---------- GIVEN ENTRIES ----------

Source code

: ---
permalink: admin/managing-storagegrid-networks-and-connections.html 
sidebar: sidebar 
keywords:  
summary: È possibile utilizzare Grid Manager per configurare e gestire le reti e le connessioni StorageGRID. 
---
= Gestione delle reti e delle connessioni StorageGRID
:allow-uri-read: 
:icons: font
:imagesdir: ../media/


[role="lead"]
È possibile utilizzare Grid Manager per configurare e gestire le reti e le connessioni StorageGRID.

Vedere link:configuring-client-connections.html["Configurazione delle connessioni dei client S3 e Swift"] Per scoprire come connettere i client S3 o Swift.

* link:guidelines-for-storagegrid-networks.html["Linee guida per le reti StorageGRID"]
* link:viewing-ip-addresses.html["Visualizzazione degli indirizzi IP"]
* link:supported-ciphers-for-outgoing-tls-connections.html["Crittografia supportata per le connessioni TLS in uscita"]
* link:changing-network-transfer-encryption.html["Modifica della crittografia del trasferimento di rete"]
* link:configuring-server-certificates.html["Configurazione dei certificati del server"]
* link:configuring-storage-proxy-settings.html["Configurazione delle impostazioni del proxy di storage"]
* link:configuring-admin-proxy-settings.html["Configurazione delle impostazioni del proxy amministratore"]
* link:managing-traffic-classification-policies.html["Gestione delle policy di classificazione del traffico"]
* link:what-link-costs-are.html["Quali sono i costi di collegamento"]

----------

> _EXERCISE DESCRIPTION_
Wherever the word "connessioni" turns up in a line of the entries above, copy that line.

> _YOUR SOLUTION_
summary: È possibile utilizzare Grid Manager per configurare e gestire le reti e le connessioni StorageGRID. 
= Gestione delle reti e delle connessioni StorageGRID
È possibile utilizzare Grid Manager per configurare e gestire le reti e le connessioni StorageGRID.
Vedere link:configuring-client-connections.html["Configurazione delle connessioni dei client S3 e Swift"] Per scoprire come connettere i client S3 o Swift.
* link:supported-ciphers-for-outgoing-tls-connections.html["Crittografia supportata per le connessioni TLS in uscita"]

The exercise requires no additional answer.